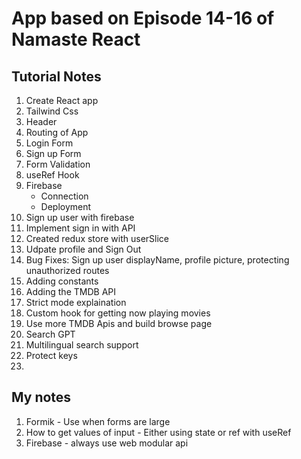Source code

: # App based on Episode 14-16 of Namaste React

## Tutorial Notes
1. Create React app
2. Tailwind Css
3. Header
4. Routing of App
5. Login Form
6. Sign up Form 
7. Form Validation
8. useRef Hook
9. Firebase
    - Connection
    - Deployment
10. Sign up user with firebase
11. Implement sign in with API
12. Created redux store with userSlice
13. Udpate profile and Sign Out
14. Bug Fixes: Sign up user displayName, profile picture, protecting unauthorized routes
15. Adding constants
16. Adding the TMDB API
17. Strict mode explaination
18. Custom hook for getting now playing movies
19. Use more TMDB Apis and build browse page
20. Search GPT
21. Multilingual search support
22. Protect keys
23. 



## My notes
1. Formik - Use when forms are large
2. How to get values of input - Either using state or ref with useRef
3. Firebase - always use web modular api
- - - -
▶ _WORK TO BE COMPLETED_: Put each line of the rows above into a numbered list, skipping blank lines and leaving out the picture.

▶ _EXPECTED ANSWER_:
1. Source code
2. : # App based on Episode 14-16 of Namaste React
3. ## Tutorial Notes
4. 1. Create React app
5. 2. Tailwind Css
6. 3. Header
7. 4. Routing of App
8. 5. Login Form
9. 6. Sign up Form 
10. 7. Form Validation
11. 8. useRef Hook
12. 9. Firebase
13.     - Connection
14.     - Deployment
15. 10. Sign up user with firebase
16. 11. Implement sign in with API
17. 12. Created redux store with userSlice
18. 13. Udpate profile and Sign Out
19. 14. Bug Fixes: Sign up user displayName, profile picture, protecting unauthorized routes
20. 15. Adding constants
21. 16. Adding the TMDB API
22. 17. Strict mode explaination
23. 18. Custom hook for getting now playing movies
24. 19. Use more TMDB Apis and build browse page
25. 20. Search GPT
26. 21. Multilingual search support
27. 22. Protect keys
28. 23. 
29. ## My notes
30. 1. Formik - Use when forms are large
31. 2. How to get values of input - Either using state or ref with useRef
32. 3. Firebase - always use web modular api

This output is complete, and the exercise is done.